Poetry of Allama Iqbal: The Eternal Flame


The birth anniversary of Allama Muhammad Iqbal on November 9 is an occasion to remember him not only as a prolific poet and philosopher but quite simply as one of the greatest Muslims born in South Asia. It was his vision of a political and cultural ideal for the Muslims of British-ruled India that went on to serve as the foundational inspiration for Pakistan. While it is important to highlight the role of his poetic works in reinvigorating the Islamic spirit of the region, it is equally crucial to chart the trajectory of this revival; especially in the current atmosphere wherein Pakistan is seemingly teetering on the precipice of predestination.

Secrets of the Self

Albeit it might be natural to be galvanized by the visuals of masses chanting revolutionary slogans on the streets, it is necessary today to reflect on what constitutes the core of Iqbal’s philosophical endeavor as well as the first prerequisite of any positive transformation: the self. The first of Allama Iqbal’s books of poetry, ‘Asrar-i-Khudi’ (Secrets of the Self), was released in Persian in 1915. Highlighting the ego and the spirit, Iqbal outlined his worldview centered around the ‘Self’ (Khudi), referring to a divine spark that resides within each and every person:

“The form of existence is an effect of the Self,

Whatsoever thou seest is a secret of the Self,

When the Self awoke to consciousness.

It revealed the universe of Thought.”

It is worthy of note that Allama Iqbal illustrated the \”Self\” as the route to the ultimate of all knowledge and realization and the very characteristic for which God commanded all of the angels to prostrate before Adam. However, the self on its own is not complete, but rather a summation of individual stages one passes through in order to \”arrive.\” The relationship between fragrance and seed can best be observed to comprehend this analogous journey. Every seed possesses within itself the capacity for fragrance. But the seed must go through several stages and alterations before it may become fragrant. Its emergence from the shell, proceeding to rise from the darkness of the soil while simultaneously establishing roots, then struggling against nature to manifest its leaves and blossoms Similarly, an individual remains subject to fundamental changes before his pinnacle can truly reflect on or restructure society. As enunciated in the poem ‘Baidaari’ (Awakening):

“The Truth‐seeking man whose self has awakened

Is like a sword which is cutting and brilliant.
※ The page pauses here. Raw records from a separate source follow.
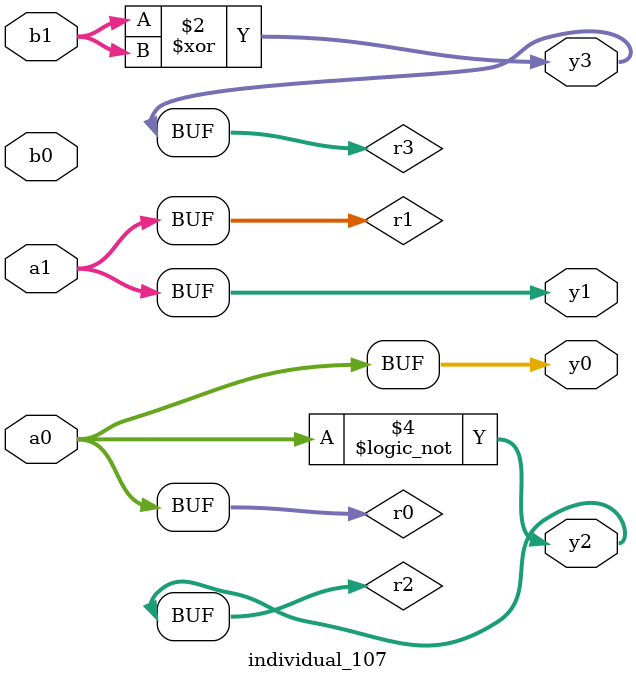
<source format=sv>
module individual_107(input logic [15:0] a1, input logic [15:0] a0, input logic [15:0] b1, input logic [15:0] b0, output logic [15:0] y3, output logic [15:0] y2, output logic [15:0] y1, output logic [15:0] y0);
logic [15:0] r0, r1, r2, r3; 
 always@(*) begin 
	 r0 = a0; r1 = a1; r2 = b0; r3 = b1; 
 	 r3  ^=  r3 ;
 	 r2  &=  r0 ;
 	 r2 = ! a0 ;
 	 y3 = r3; y2 = r2; y1 = r1; y0 = r0; 
end
endmodule
</source>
To his keen eye is visible

The power to show what is latent in every atom.

To him you cannot be compared:

You are the slave of the heavens while he is their master.

You have not yet developed even a desire for the shore;

He has grasped the secrets of the deep through the purity of his soul.”

The True Awakening

Not all that is perceived as \”awakening\” is necessarily the force for the greater good it is projected to be. Often, freedom of thought and expression, when exercised by people with lowly or malevolent ideals, spells irreversible ruin. If lacking in the purity of intention or maturity of command, neither the individual nor his social environment will benefit in any significant measure. Conversely, such notions only lead men to dwindle between extremes. Allama Iqbal forebodes bondage and misery for nations without such clarity:

That race is doomed to bondage and much pain,

Which justice for its ego canʹt attain.

The faults of one man Nature can reprieve,

But groups for crimes no pardon can receive.

Old Lessons, Modern Times

Nevertheless, ideas and energies, when channeled with adequate intellectual lucidity, are rays of hope for metamorphosing masses into nations. To imagine that positive sociopolitical outcomes will reveal themselves as a sudden consequence of intense rallying behind a cause is imprudent. As for consciousness of the self that undergoes phases before it can impart its distinct essence to the outer world, favorable transitions especially on a national footing will only follow in due course. However, patience for the culmination of such goals must not be construed as senseless waiting or reduced to inaction. In this regard, it is incredible how the message of Allama Iqbal still resonates almost a century later:

The dark surroundings of Hind it wonʹt forsake

Till natives sunk in slumber do not wake.

The hopes of Orient on this region hinge,

The tears that Iqbal sheds on it impinge.

Whilst the tribulations Muslims of the region are presently confronted with cannot be equated with their subjugation in the era of British colonialism, they are not as yet emancipated from the oft-illusive paradigms of nationalism and adulation. Brilliantly articulated in Allama Iqbal’s ‘Wataniyat’ decades ago, it appears that most have forgotten the once envisioned common destination grounded in faith, in lieu of a multitude of concocted fiefdoms. In the ultimate analysis, it remains to be seen whether modern waves of popular resentment will usher in the winds of change, or dissolve into nothingness where the more powerful will issue the final verdict:

Aware am I! but tells me my cosmic foresight:

No danger from what is but a masquerade for imperialism.

We ourselves have dressed imperialism in the garb of democracy

When man has grown to be a little self‐conscious and self‐observant.